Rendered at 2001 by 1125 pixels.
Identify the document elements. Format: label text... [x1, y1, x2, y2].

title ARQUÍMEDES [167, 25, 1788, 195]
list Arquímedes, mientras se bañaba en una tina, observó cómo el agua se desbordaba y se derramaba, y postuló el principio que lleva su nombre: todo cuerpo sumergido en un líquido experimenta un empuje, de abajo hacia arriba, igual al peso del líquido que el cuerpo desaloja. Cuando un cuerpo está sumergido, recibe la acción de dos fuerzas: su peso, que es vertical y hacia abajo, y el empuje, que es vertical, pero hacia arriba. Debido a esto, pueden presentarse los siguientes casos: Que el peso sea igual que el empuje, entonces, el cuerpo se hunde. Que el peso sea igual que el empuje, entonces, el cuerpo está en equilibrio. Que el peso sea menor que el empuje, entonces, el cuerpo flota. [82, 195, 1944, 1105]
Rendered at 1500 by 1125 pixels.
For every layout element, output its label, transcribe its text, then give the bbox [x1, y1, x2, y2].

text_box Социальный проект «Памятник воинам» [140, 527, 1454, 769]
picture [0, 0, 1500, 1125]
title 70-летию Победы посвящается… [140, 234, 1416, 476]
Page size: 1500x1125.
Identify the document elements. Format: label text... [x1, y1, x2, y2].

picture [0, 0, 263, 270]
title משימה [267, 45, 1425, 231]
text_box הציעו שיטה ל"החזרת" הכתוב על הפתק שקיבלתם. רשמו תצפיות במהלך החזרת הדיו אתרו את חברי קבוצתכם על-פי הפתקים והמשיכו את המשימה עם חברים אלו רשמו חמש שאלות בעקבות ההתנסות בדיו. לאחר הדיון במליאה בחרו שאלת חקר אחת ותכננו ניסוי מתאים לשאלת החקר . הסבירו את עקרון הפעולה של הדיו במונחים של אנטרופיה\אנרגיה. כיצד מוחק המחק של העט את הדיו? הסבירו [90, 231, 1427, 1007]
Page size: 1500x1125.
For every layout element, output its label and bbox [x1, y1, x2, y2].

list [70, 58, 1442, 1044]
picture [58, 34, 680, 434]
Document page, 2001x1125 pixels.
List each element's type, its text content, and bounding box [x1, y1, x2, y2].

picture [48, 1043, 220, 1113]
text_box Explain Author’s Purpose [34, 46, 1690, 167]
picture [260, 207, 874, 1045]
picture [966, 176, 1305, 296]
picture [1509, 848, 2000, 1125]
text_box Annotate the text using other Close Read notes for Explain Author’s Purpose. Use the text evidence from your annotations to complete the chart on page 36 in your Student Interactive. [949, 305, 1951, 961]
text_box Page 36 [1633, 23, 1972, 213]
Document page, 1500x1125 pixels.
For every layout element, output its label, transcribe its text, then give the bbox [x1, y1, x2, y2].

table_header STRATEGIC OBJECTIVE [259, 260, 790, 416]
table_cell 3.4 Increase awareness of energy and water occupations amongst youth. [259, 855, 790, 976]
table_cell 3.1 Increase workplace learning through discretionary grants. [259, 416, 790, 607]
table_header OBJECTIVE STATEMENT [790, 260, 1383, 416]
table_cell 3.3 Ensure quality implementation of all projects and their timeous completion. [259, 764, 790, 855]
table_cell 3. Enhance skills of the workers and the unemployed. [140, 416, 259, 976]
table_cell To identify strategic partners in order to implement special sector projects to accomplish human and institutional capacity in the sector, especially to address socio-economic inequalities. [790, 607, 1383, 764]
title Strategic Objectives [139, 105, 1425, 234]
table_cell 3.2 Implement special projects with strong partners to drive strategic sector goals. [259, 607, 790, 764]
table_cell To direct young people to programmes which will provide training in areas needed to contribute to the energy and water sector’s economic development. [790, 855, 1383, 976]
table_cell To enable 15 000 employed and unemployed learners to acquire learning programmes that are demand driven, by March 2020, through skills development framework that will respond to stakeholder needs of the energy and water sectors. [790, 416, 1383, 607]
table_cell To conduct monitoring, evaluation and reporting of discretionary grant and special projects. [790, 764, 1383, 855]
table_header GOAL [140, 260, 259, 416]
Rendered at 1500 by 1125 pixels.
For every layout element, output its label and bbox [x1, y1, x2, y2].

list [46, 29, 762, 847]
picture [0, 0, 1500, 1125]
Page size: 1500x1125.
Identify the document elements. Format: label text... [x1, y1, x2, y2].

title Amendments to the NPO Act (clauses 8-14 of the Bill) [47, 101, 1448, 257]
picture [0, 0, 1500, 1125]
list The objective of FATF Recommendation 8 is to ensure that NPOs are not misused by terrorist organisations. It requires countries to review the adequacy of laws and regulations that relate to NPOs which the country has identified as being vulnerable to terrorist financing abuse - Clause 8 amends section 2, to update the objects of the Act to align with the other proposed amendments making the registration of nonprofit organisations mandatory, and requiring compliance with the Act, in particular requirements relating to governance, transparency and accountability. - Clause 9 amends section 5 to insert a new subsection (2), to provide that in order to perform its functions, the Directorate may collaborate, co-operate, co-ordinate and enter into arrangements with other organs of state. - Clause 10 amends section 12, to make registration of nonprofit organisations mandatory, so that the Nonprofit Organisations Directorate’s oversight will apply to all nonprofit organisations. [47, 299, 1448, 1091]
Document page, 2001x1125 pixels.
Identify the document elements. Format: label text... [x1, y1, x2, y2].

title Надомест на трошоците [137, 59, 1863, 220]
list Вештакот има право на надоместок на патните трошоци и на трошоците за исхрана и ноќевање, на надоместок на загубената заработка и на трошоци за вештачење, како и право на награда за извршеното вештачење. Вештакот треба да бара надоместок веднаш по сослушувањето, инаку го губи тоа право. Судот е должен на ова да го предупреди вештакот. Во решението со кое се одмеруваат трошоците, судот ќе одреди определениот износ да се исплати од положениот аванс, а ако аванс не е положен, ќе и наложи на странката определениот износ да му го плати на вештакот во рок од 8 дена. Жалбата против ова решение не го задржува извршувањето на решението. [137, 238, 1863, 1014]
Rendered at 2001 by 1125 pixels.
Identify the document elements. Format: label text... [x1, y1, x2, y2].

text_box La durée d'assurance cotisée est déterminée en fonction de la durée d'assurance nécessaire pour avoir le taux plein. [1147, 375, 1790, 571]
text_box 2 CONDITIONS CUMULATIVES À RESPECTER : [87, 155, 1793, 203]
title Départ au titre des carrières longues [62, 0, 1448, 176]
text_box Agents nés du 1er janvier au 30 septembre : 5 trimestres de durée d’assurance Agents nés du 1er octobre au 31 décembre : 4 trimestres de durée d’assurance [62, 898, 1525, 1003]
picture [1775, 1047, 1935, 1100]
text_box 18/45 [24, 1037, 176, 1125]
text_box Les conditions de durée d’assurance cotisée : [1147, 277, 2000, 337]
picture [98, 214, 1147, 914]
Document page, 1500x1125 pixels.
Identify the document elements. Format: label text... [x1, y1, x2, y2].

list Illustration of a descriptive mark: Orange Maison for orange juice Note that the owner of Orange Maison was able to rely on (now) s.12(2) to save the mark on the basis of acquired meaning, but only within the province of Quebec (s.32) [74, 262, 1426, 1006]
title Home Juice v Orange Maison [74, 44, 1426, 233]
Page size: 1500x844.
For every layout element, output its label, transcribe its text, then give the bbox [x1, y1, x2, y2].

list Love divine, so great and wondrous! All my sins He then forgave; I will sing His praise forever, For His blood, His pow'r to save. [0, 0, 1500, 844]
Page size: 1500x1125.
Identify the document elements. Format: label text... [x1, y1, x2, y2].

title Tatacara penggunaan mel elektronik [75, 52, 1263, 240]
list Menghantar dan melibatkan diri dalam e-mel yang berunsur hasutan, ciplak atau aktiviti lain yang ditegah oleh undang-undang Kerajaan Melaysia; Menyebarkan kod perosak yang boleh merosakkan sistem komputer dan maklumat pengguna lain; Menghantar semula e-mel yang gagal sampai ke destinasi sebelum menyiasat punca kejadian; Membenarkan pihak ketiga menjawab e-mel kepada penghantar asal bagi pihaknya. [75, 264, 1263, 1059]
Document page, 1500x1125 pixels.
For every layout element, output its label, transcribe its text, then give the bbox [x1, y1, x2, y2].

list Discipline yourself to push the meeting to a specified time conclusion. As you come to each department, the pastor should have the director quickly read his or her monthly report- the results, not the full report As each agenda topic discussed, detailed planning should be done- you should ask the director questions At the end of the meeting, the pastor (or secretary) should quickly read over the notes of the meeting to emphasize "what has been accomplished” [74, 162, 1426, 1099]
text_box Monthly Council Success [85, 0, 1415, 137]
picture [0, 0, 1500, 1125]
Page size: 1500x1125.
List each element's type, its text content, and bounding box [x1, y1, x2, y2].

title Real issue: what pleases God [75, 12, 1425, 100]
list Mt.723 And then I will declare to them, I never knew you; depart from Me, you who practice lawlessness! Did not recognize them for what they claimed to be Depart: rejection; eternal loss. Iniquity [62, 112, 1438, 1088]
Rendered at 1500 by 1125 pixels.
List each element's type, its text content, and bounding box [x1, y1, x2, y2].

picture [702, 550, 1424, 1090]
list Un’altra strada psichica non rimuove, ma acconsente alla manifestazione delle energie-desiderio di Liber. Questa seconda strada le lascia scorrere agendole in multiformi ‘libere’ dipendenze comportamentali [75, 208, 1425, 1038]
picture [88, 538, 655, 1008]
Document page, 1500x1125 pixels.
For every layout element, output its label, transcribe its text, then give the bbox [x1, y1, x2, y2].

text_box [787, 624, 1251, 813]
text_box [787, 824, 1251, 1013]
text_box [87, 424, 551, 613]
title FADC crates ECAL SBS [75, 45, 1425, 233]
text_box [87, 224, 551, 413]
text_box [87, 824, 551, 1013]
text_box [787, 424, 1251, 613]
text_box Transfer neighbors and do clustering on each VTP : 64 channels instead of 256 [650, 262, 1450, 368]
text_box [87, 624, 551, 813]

________________

> _ASSIGNMENT_
From the line containing "text_box [787, 624, 1251, 813]" down to the last line of the listing above, give every line again exactly, and add nothing.

> _ANSWER SPACE_
text_box [787, 624, 1251, 813]
text_box [787, 824, 1251, 1013]
text_box [87, 424, 551, 613]
title FADC crates ECAL SBS [75, 45, 1425, 233]
text_box [87, 224, 551, 413]
text_box [87, 824, 551, 1013]
text_box [787, 424, 1251, 613]
text_box Transfer neighbors and do clustering on each VTP : 64 channels instead of 256 [650, 262, 1450, 368]
text_box [87, 624, 551, 813]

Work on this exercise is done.